Text shown
┄┄┄┄┄┄┄┄┄┄┄┄┄┄┄┄┄┄┄┄
There's little doubt that the credit curve is going to nosedive now, and for a short while at least the oil import bill may do the same.
Historically though, credit cycles change much more slowly than oil prices, the volatility of which shows up in the oil import bill particularly in the 1970's but also in the short price slump of 2000/2001. In that sense, credit growth is a heavily smoothed trend of the oil import bill - relatively steady for several decades but rising sharply over the last ten years to fund an increasing volume of increasingly expensive oil imports.
Credit growth is actually more closely correlated with the volume of oil imports, rather than the oil bill. This presumably reflects the fact that credit is expanding to match the growth in the total economy, rather than just oil prices. So oil imports are here a proxy for economic growth, which has been substantially funded by credit (debt). Both lines are zero scaled, so the proportional change in credit and oil imports has been very similar over the period since 1980.
┄┄┄┄┄┄┄┄┄┄┄┄┄┄┄┄┄┄┄┄
Data extract

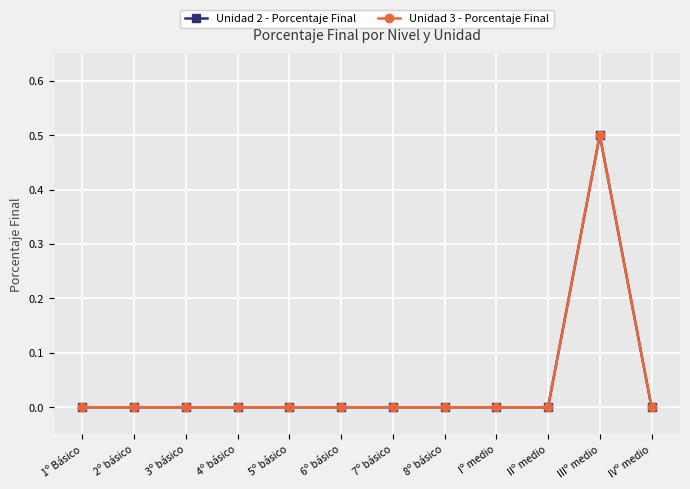

Does the chart have visible grid lines?

Yes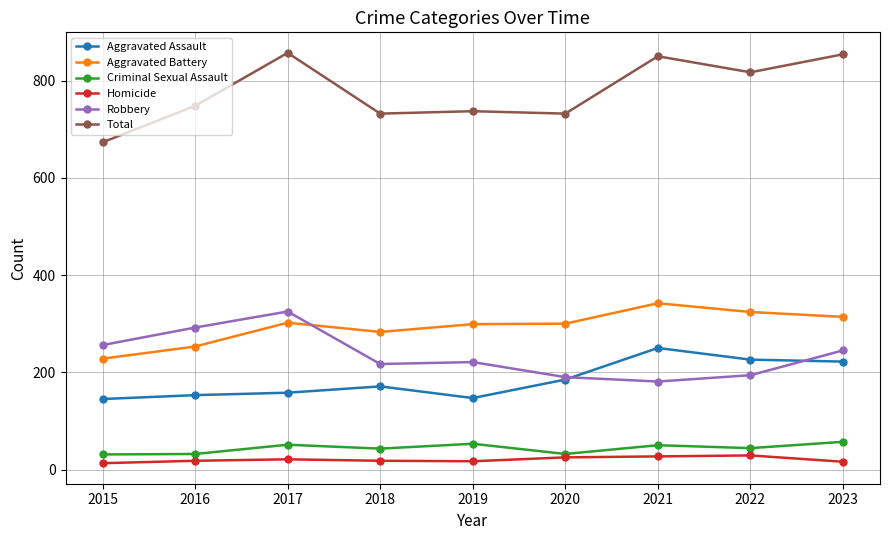

What is the difference between the maximum and minimum values in the Criminal Sexual Assault series?

26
┄┄┄┄┄┄┄┄┄┄┄┄┄┄┄┄┄┄┄┄
Tasks to carry out
- A) In the passage on credit and oil imports, what is credit growth more closely correlated with than the oil bill?
- B) Carry on the passage on credit and oil imports, starting after its last sentence.
The listing has no connection to the passage on credit and oil imports.

Answer set
- A) The volume of oil imports.

- B)
Is the Economy Less Sensitive to an Oil Shock?
As the oil price hit $40 all the way back in 2004, warnings were sounded of economic trouble ahead. Instead, measures of GDP continued to increase leading Alan Greenspan and other 'enlightened' economists to the conclusion that our economies were less dependent on oil than they used to be and thus less vulnerable to another oil shock.
Stuart Staniford debated that point here on The Oil Drum back in 2005. His conclusion at the time was that "The only reason current events have had far less impact on the economy than the events of the 1970s is that there has been no reduction in supply!. By contrast, past oil shocks involved real 7%-10% reductions in oil supply. However, if the current tightness persists [..] the economy will be no more oil proof now than it was in the 70s".
Score 1 (of many) to Stuart. Score 0 (again) to Alan "I'm Shocked" Greenspan.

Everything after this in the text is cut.